## Task A
In the forum thread about cracked Toshiba laptop screens, how old is the roommate's Toshiba Satellite?
## Task B
Write the next part of the forum thread about cracked Toshiba laptop screens, picking up after its final sentence.

##### Source text #####

Toshiba should be ashamed of themselves! I just watched my roommate cry herself to sleep after reading these posts. Her Toshiba Satellite is only 3 months old. Has anyone had any success with getting their screen fixed/replaced apart from Skippee? Possibly a simpler process? It's definitely a factory fault.. it was perfectly fine one minute, then cracked the next without her touching it.
I'd really appreciate any suggestions on what she should/could do from here.
Thanks a mil


----------



## timatoe (Nov 13, 2009)

Nope, ours was never fixed either. Now that small crack runs half the length of the screen and another has started in the lower corner. We don't even close it anymore just leave it sitting open and new cracks have started. I will NEVER buy another Toshiba product again. In fact I bought a new HP and talked 6 other people in Best Buy out of buying the Toshiba after explaining what problems I had. Word travels fast, eventually they will have to address their poor quality issues.:4-thatsba


----------



## dm01 (Oct 10, 2006)

I picked up a new Satellite at Future Shop after checking that it wasn't a piece of junk. I've had it since April and the only problems so far have been caused by Windows, and easily fixed.

Looks like their standards are back.


----------



## valvee (Feb 14, 2011)

WRONG!!! Their standards are not back! Buyer BEWARE!

Went to bed and my laptop was fine, woke up to a cracked screen. I had to send it in for them to look at it to determine what caused the crack which they then "determined" was from external damage. This was "determined" even though there is no external damage to the laptop.

##### Given information #####

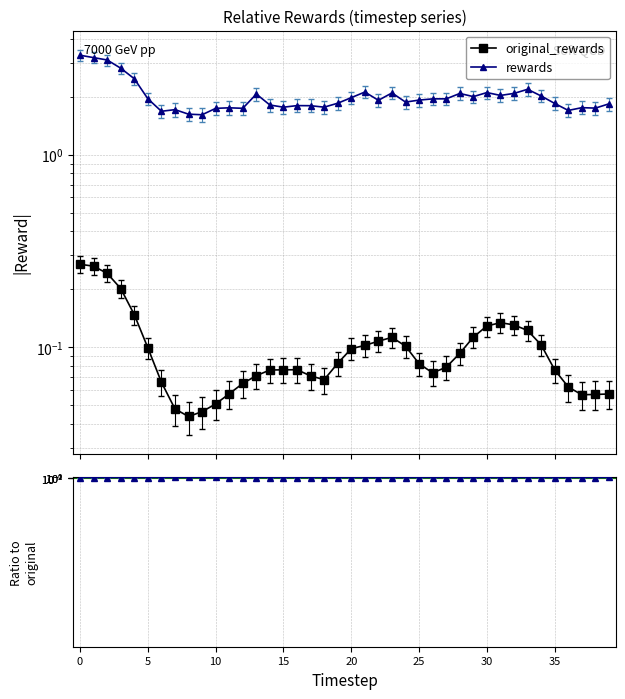

True or false: rewards / original_rewards and original_rewards intersect in this chart.

False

#####

## Response A
It is only three months old.

## Response B
They told me the LCD is not covered for physical damage so I will have to pay $325 to repair the screen. I generally do not by extended warranties or insurance because I do my research prior to purchase (consumer reports, etc) and know I take care of my property.

I insist this is a manufacturing defect and am in the process of working my way through their labyrinth of pass-the-buck procedures. I'll keep you all posted. Good luck to the rest of you.


----------



## skippee (Sep 6, 2009)

valvee said:


> WRONG!!! Their standards are not back! Buyer BEWARE!
> 
> Went to bed and my laptop was fine, woke up to a cracked screen. I had to send it in for them to look at it to determine what caused the crack which they then "determined" was from external damage. This was "determined" even though there is no external damage to the laptop.
> 
> ...


Good Luck Valvee!!!! not that it will make you feel better but mine was still under warranty and that will not cover the screen, they tried to tell me it was external but fought that to the end!! if you are up to fight it you should have consumer rights on your side, I only know the Australian side so guessing cant help but good luck!!!


----------



## timatoe (Nov 13, 2009)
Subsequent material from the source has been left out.